As I write this, I am on a plane flying across the country to greet my oldest son as he completed a cycling trip from South Carolina to San Diego!
This is relevant, as the movie I just finished watching was “Tully”. And relevant more so, as he will shortly turn 16, it was 16 years ago that my I experienced Postpartum Depression after his very medicalized and challenging birth.
I’ve written about my difficulties elsewhere, (see blog for PSI) but I felt compelled to post here as I was deeply disturbed by the movie. When it was released, there was much criticism and press around whether it was “realistic”. I was disappointed I had been unable to see it in the theater particularly as the conversation online went on and on. I knew the bare minimum about it and wondered what it would bring up for me. Spoiler alert, by the way…
My reaction was strong.
As Marlo sits on the toilet at the hospital after giving birth, willing herself to urinate, angry at the nurse for watching her, I could relate. The movie does a wonderful job of highlighting the monotony of newborn life, one diaper change after another, the diaper genie, the relentless crying…. it all comes right back.
I felt for her as she navigated this time, without any real support. She doesn’t seem have any friends, her relationship with her brother and sister in law is not terribly reassuring and her husband tries but seems somewhat checked out and overlooks the changes in her personality. And truthfully, it is a bit odd to think anyone would hire a night nurse to take care of the baby and the husband would never even meet her.
Clearly, as a psychologist specializing in postpartum issues, alarm bells were going off pretty quickly for me. It was clear that Marlo was not sleeping, and that all of the events supposedly encouraged and performed by Tully were actually done by Marlo herself. The cupcakes, the waitress outfit for her husband, the field trip in the middle of the night to Brooklyn….

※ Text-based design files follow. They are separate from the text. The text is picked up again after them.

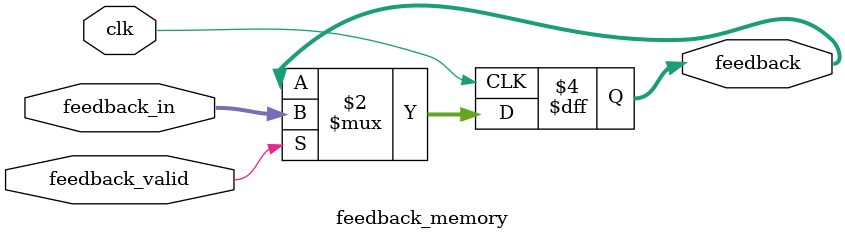
<source format=v>
`timescale 1ns / 1ps


module feedback_memory(
    input clk,
    input feedback_valid,
    input [7:0] feedback_in,
    output reg [7:0] feedback
    );//store feedback information, only update when valid
    always @(posedge clk) begin
    if(feedback_valid) begin
        feedback <= feedback_in;
    end
    end
endmodule

</source>
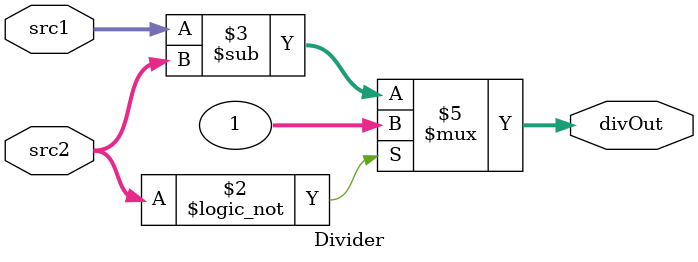
<source format=v>
`timescale 1ns / 1ps
module Divider(
    input [31:0] src1,
    input [31:0] src2,
    output reg[31:0] divOut
    );
	
 reg [31:0] tempSrc1,tempSrc2;
 
 always @ (src1,src2)
 begin	
	/*case({src1[31],src2[31]})
		0:
		begin
			tempSrc1 = src1;
			tempSrc2 = src2;
		end	
		1: 
		begin
			tempSrc1 =  src1;
			tempSrc2 = ~src2 + 1;
		end	
		2: 
		begin
			tempSrc1 = ~src1 + 1;
			tempSrc2 = src2 ;
		end	
		3:
		begin
			tempSrc1 = ~src1 + 1;
			tempSrc2 = ~src2 + 1;
		end
   endcase  */		
		
	if(!src2)
	begin
		divOut = 32'b1;
	end	
	else
	begin	
		divOut = src1 - src2;
   end		
 end		
endmodule

</source>
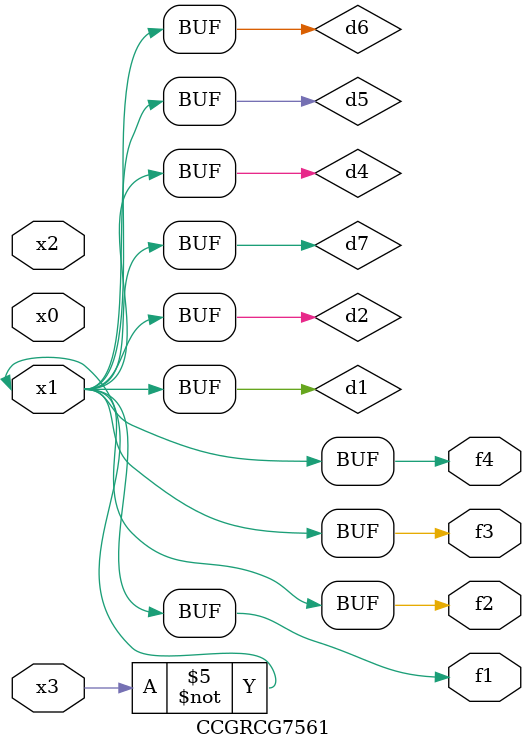
<source format=v>
module CCGRCG7561(
	input x0, x1, x2, x3,
	output f1, f2, f3, f4
);

	wire d1, d2, d3, d4, d5, d6, d7;

	not (d1, x3);
	buf (d2, x1);
	xnor (d3, d1, d2);
	nor (d4, d1);
	buf (d5, d1, d2);
	buf (d6, d4, d5);
	nand (d7, d4);
	assign f1 = d6;
	assign f2 = d7;
	assign f3 = d6;
	assign f4 = d6;
endmodule

</source>
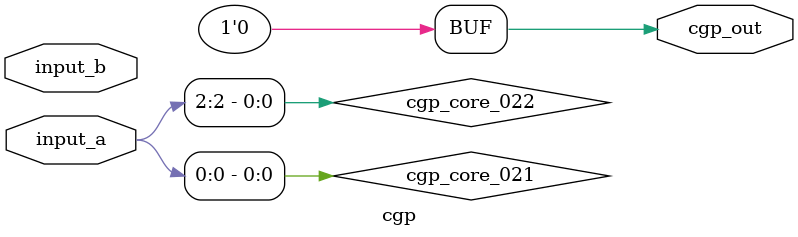
<source format=v>
module cgp(input [2:0] input_a, input [2:0] input_b, output [0:0] cgp_out);
  wire cgp_core_008;
  wire cgp_core_010;
  wire cgp_core_011;
  wire cgp_core_012;
  wire cgp_core_013;
  wire cgp_core_014;
  wire cgp_core_016;
  wire cgp_core_017;
  wire cgp_core_019;
  wire cgp_core_020_not;
  wire cgp_core_021;
  wire cgp_core_022;

  assign cgp_core_008 = ~input_b[2];
  assign cgp_core_010 = input_a[0] | input_b[2];
  assign cgp_core_011 = input_b[1] ^ input_b[1];
  assign cgp_core_012 = input_a[1] & cgp_core_011;
  assign cgp_core_013 = cgp_core_012 & cgp_core_010;
  assign cgp_core_014 = ~(input_a[1] ^ input_b[1]);
  assign cgp_core_016 = ~input_b[0];
  assign cgp_core_017 = input_a[0] & cgp_core_016;
  assign cgp_core_019 = ~(input_a[0] ^ input_b[0]);
  assign cgp_core_020_not = ~cgp_core_019;
  assign cgp_core_021 = input_a[0] | input_a[0];
  assign cgp_core_022 = input_a[2] | input_a[2];

  assign cgp_out[0] = 1'b0;
endmodule
</source>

But here’s the important distinction. Marlo is experiencing visual and auditory hallucinations. We learn late in the film that Tully is Marlo’s younger self experienced as a soothing hallucination. She is likely manic (thus explaining her decreased need for sleep) and is out of touch with reality. In other words, she is experiencing a Postpartum Psychosis. The most important part to understand here is that she is NOT experiencing Postpartum Depression.
My concern about the film Tully, which to my knowledge, had no mental health experts consulting on the film or its production, offers an inappropriate and inaccurate portrayal of Postpartum Depression.
There is a hint, after Marlo crashes her car into the river. The ER doctor speaks to her husband and wonders if there have been observable changes in her personality. Her husband seems to develop more awareness and steps up his level of support. But here’s the thing, hallucinations and mania unfortunately don’t disappear without medical intervention. No one utters a word about Postpartum Psychosis, any treatment or medication. I found this utterly disturbing and truly a disservice to women who are struggling with any postpartum issue.